# Aim of the task
Return each of the entries below precisely as it appears.

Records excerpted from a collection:
======
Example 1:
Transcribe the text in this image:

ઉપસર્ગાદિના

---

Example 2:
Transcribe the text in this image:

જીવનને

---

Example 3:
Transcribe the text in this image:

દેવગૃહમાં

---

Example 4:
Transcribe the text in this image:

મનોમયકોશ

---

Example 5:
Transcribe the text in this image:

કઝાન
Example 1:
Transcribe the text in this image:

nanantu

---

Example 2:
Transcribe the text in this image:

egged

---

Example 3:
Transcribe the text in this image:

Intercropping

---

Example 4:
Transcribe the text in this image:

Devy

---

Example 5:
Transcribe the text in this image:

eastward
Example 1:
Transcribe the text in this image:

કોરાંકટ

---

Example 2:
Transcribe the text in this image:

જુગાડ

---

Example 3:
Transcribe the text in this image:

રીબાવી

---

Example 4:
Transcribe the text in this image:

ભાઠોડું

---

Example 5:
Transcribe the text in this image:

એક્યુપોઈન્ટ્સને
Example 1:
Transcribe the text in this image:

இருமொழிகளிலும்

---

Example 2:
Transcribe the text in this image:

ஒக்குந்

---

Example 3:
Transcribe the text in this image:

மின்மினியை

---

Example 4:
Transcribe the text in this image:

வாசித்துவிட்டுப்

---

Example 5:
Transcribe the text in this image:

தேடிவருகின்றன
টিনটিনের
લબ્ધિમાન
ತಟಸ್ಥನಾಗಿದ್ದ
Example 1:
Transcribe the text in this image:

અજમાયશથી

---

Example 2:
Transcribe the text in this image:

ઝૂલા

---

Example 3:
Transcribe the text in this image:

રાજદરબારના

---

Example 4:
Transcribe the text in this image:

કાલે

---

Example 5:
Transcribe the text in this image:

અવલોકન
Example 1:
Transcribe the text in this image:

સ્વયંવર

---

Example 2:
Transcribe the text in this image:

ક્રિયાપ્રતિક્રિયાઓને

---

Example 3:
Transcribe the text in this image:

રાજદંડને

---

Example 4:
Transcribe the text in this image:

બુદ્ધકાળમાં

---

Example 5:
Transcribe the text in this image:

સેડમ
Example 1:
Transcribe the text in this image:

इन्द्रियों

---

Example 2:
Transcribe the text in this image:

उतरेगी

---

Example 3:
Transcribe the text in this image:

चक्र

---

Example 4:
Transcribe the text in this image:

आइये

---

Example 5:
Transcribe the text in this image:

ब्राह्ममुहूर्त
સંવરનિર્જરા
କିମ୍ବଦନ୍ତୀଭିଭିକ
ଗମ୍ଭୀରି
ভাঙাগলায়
======
# Output for this task
Example 1:
Transcribe the text in this image:

ઉપસર્ગાદિના

---

Example 2:
Transcribe the text in this image:

જીવનને

---

Example 3:
Transcribe the text in this image:

દેવગૃહમાં

---

Example 4:
Transcribe the text in this image:

મનોમયકોશ

---

Example 5:
Transcribe the text in this image:

કઝાન
Example 1:
Transcribe the text in this image:

nanantu

---

Example 2:
Transcribe the text in this image:

egged

---

Example 3:
Transcribe the text in this image:

Intercropping

---

Example 4:
Transcribe the text in this image:

Devy

---

Example 5:
Transcribe the text in this image:

eastward
Example 1:
Transcribe the text in this image:

કોરાંકટ

---

Example 2:
Transcribe the text in this image:

જુગાડ

---

Example 3:
Transcribe the text in this image:

રીબાવી

---

Example 4:
Transcribe the text in this image:

ભાઠોડું

---

Example 5:
Transcribe the text in this image:

એક્યુપોઈન્ટ્સને
Example 1:
Transcribe the text in this image:

இருமொழிகளிலும்

---

Example 2:
Transcribe the text in this image:

ஒக்குந்

---

Example 3:
Transcribe the text in this image:

மின்மினியை

---

Example 4:
Transcribe the text in this image:

வாசித்துவிட்டுப்

---

Example 5:
Transcribe the text in this image:

தேடிவருகின்றன
টিনটিনের
લબ્ધિમાન
ತಟಸ್ಥನಾಗಿದ್ದ
Example 1:
Transcribe the text in this image:

અજમાયશથી

---

Example 2:
Transcribe the text in this image:

ઝૂલા

---

Example 3:
Transcribe the text in this image:

રાજદરબારના

---

Example 4:
Transcribe the text in this image:

કાલે

---

Example 5:
Transcribe the text in this image:

અવલોકન
Example 1:
Transcribe the text in this image:

સ્વયંવર

---

Example 2:
Transcribe the text in this image:

ક્રિયાપ્રતિક્રિયાઓને

---

Example 3:
Transcribe the text in this image:

રાજદંડને

---

Example 4:
Transcribe the text in this image:

બુદ્ધકાળમાં

---

Example 5:
Transcribe the text in this image:

સેડમ
Example 1:
Transcribe the text in this image:

इन्द्रियों

---

Example 2:
Transcribe the text in this image:

उतरेगी

---

Example 3:
Transcribe the text in this image:

चक्र

---

Example 4:
Transcribe the text in this image:

आइये

---

Example 5:
Transcribe the text in this image:

ब्राह्ममुहूर्त
સંવરનિર્જરા
କିମ୍ବଦନ୍ତୀଭିଭିକ
ଗମ୍ଭୀରି
ভাঙাগলায়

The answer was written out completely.